The Riak Search batching subsystem provides statistics on run-time characteristics of search system components. These statistics are accessible via the standard Riak KV stats interfaces and can be monitored through standard enterprise management tools.

  • search_index_throughput_(count|one) - The total count of objects that have been indexed, per Riak node, and the count of objects that have been indexed within the metric measurement window.

  • search_index_latency_(min|mean|max|median|95|99|999) - The minimum, mean, maximum, median, 95th percentile, 99th percentile, and 99.9th percentile measurements of indexing latency, as measured from the time it takes to send a batch to Solr to the time the response is received from Solr, divided by the batch size.

  • search_queue_batch_latency_(min|mean|max|median|95|99|999) - The minimum, mean, maximum, median, 95th percentile, 99th percentile, and 99.9th percentile measurements of batch latency, as measured from the time it takes to send a batch to Solr to the time the response is received from Solr.

  • search_queue_batch_throughput_(count|one) - The total number of batches delivered into Solr, per Riak node, and the number of batches that have been indexed within the metric measurement window.

  • search_queue_batchsize_(min|mean|max|median) - The minimum, mean, maximum, and median measurements of the batch size across all indices and Solrq worker processes.

  • search_queue_hwm_purged_(count|one) - The total number of purged objects, and the number of purged objects within the metric measurement window.

  • search_queue_capacity - The capacity of the existing queues, expressed as a integral percentage value between 0 and 100. This measurement is based on the ratio of equeued objects and the configured high water mark.

  • search_queue_drain_(count|one) - The total number of drain operations, and the number of drain operations within the metric measurement window.

  • search_queue_drain_fail_(count|one) - The total number of drain failures, and the number of drain failures within the metric measurement window.

  • search_queue_drain_timeout_(count|one) - The total number of drain timeouts, and the number of drain timeouts within the metric measurement window.

  • search_queue_drain_latency_(min|mean|max|median|95|99|999) - The minimum, mean, maximum, median, 95th percentile, 99th percentile, and 99.9th percentile measurements of drain latency, as measured from the time it takes to initiate a drain to the time the drain is completed.

  • search_detected_repairs_count - The total number of AAE repairs that have been detected when comparing YZ and Riak/KV AAE trees.
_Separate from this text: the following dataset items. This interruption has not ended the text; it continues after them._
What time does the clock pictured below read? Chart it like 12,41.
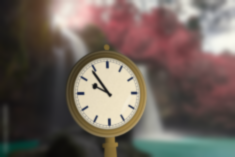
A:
9,54
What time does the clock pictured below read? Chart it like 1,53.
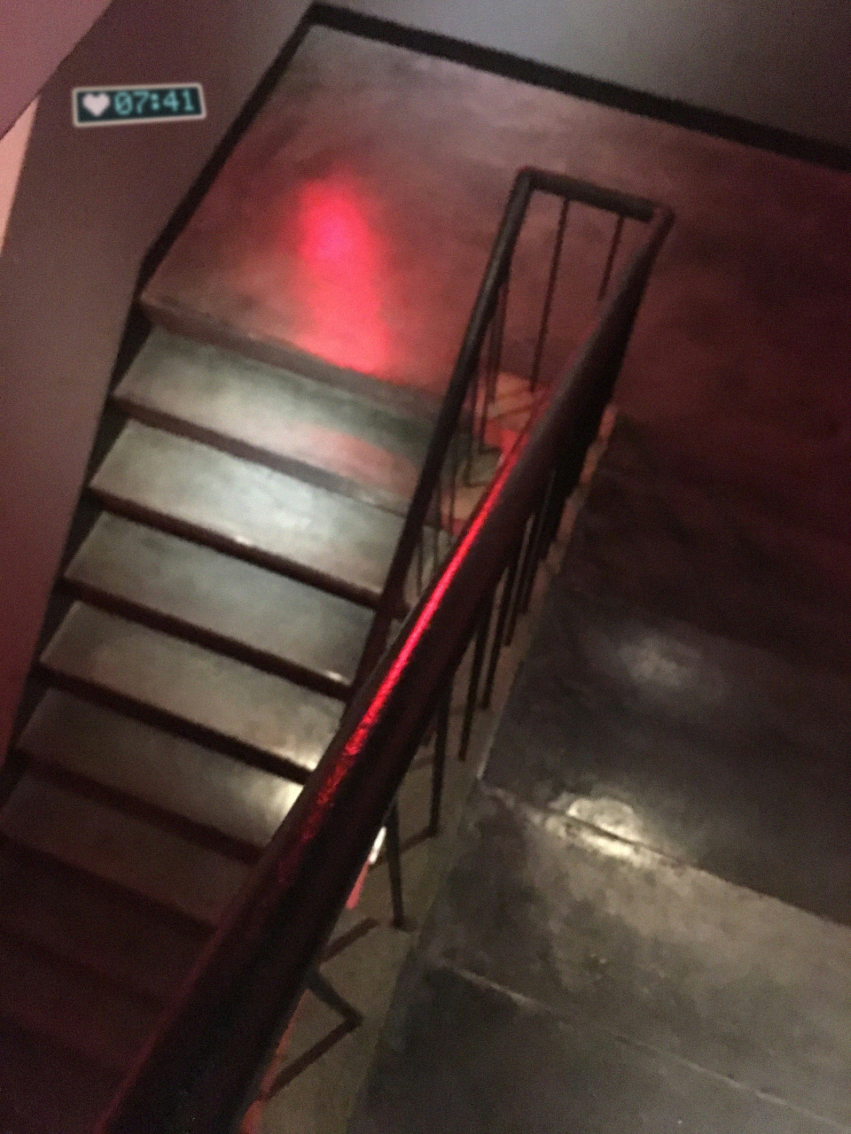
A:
7,41
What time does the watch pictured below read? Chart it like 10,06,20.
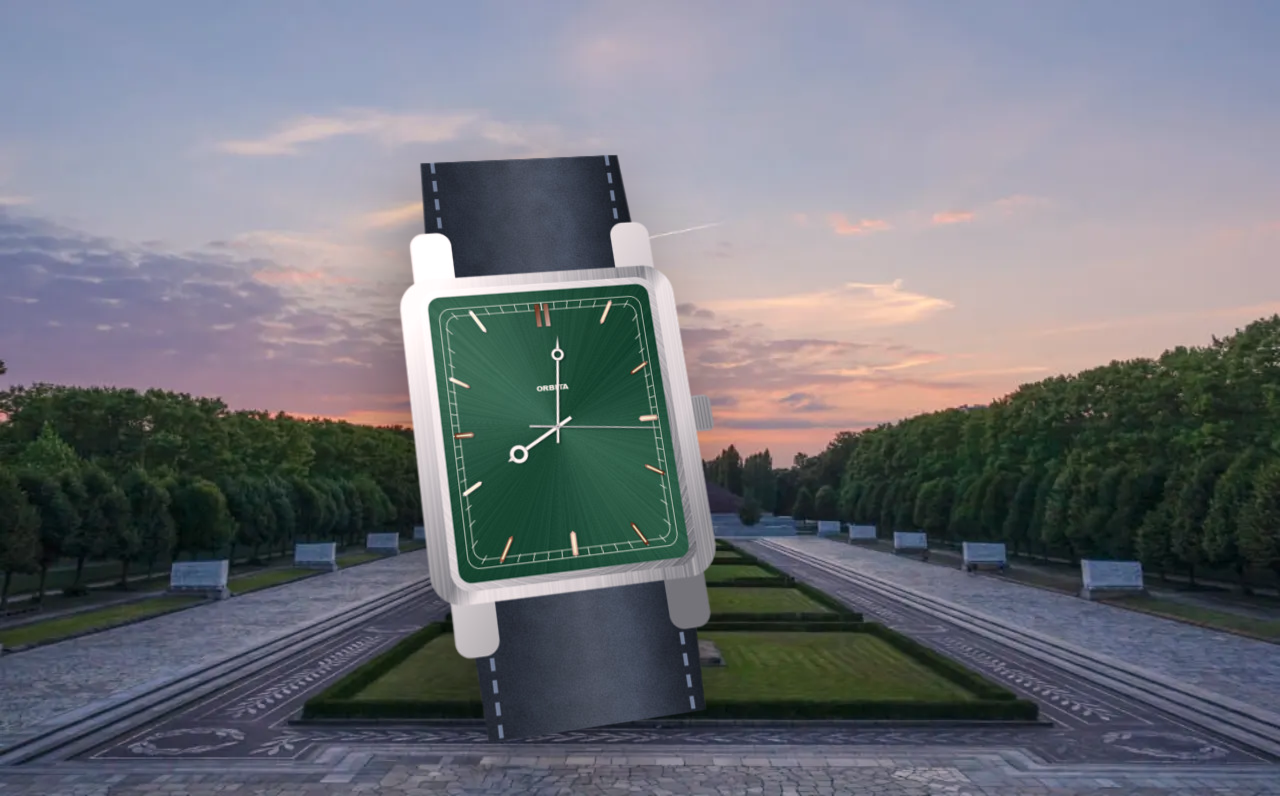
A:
8,01,16
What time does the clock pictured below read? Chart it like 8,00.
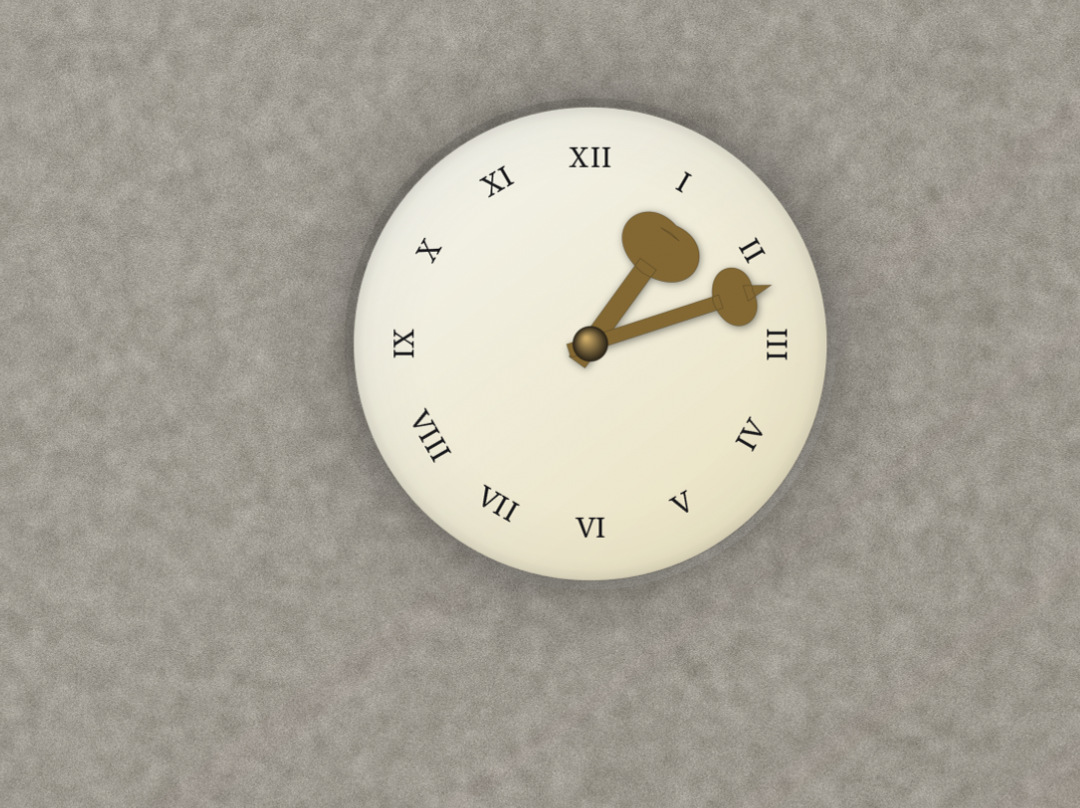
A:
1,12
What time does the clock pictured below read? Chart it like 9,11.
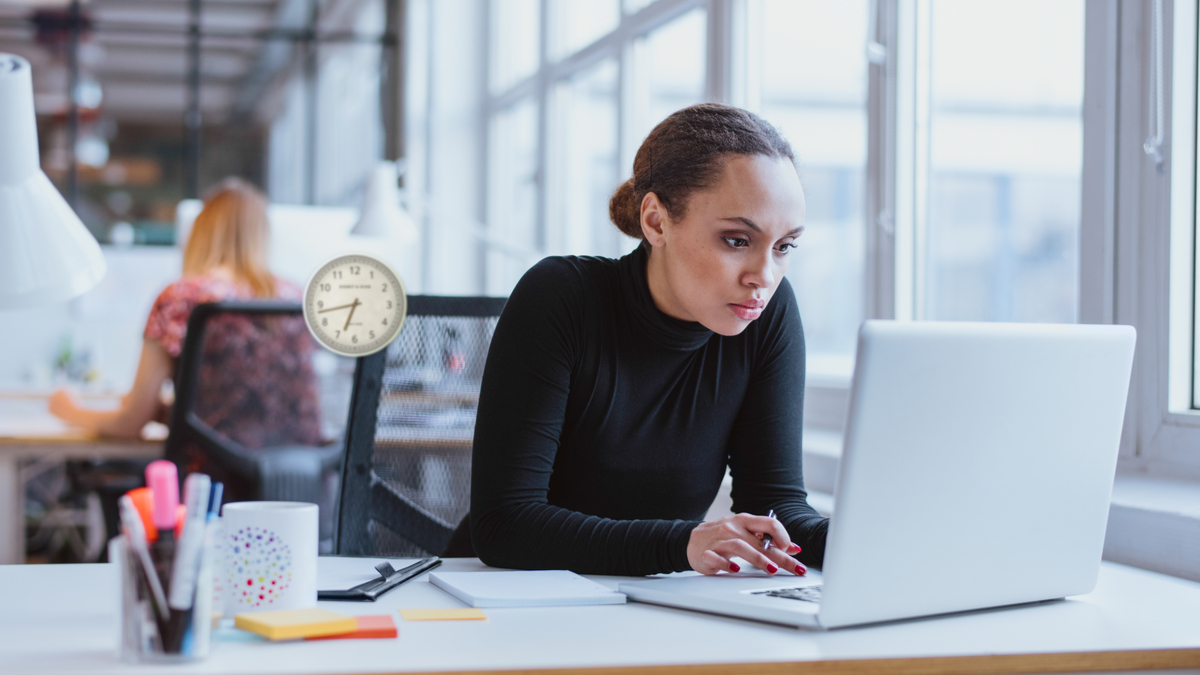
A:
6,43
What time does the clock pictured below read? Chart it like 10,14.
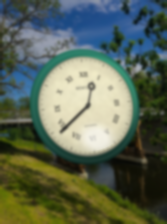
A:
12,39
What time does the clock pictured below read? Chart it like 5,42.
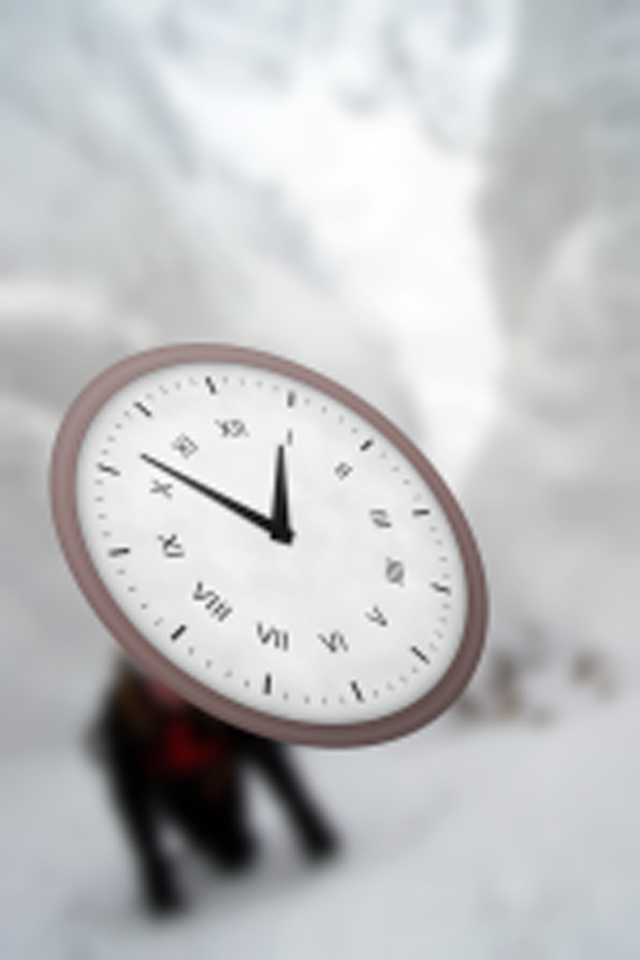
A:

Note that this statistic is a measurement of the differences found in the AAE trees; there may be some latency between the time the trees are compared and the time that the repair is written to Solr.

  • search_blockedvnode_(count|one) - The total count of vnodes that have been blocked, per Riak node, and the count of blocked vnodes within the metric measurement window. Vnodes are blocked when a Solrq worker exceeds its high water mark, as defined by the search.queue.high_watermark configuration setting.

  • search_index_fail_(count|one) - The total count of failed attempts to index, per Riak node, and the count of index failures within the metric measurement window.

  • search_query_throughput_(count|one) - The total count of queries, per Riak node, and the count of queries within the metric measurement window.

  • search_query_latency_(min|mean|max|median|95|99|999) - The minimum, mean, maximum, median, 95th percentile, 99th percentile, and 99.9th percentile measurements of querying latency, as measured from the time it takes to send a request to Solr to the time the response is received from Solr.

  • search_query_fail_(count|one) - The total count of failed queries, per Riak node, and the count of query failures within the metric measurement window.

While most of the default values are sufficient, you may have to increase search.solr.start_timeout as more data is indexed, which may cause Solr to require more time to start.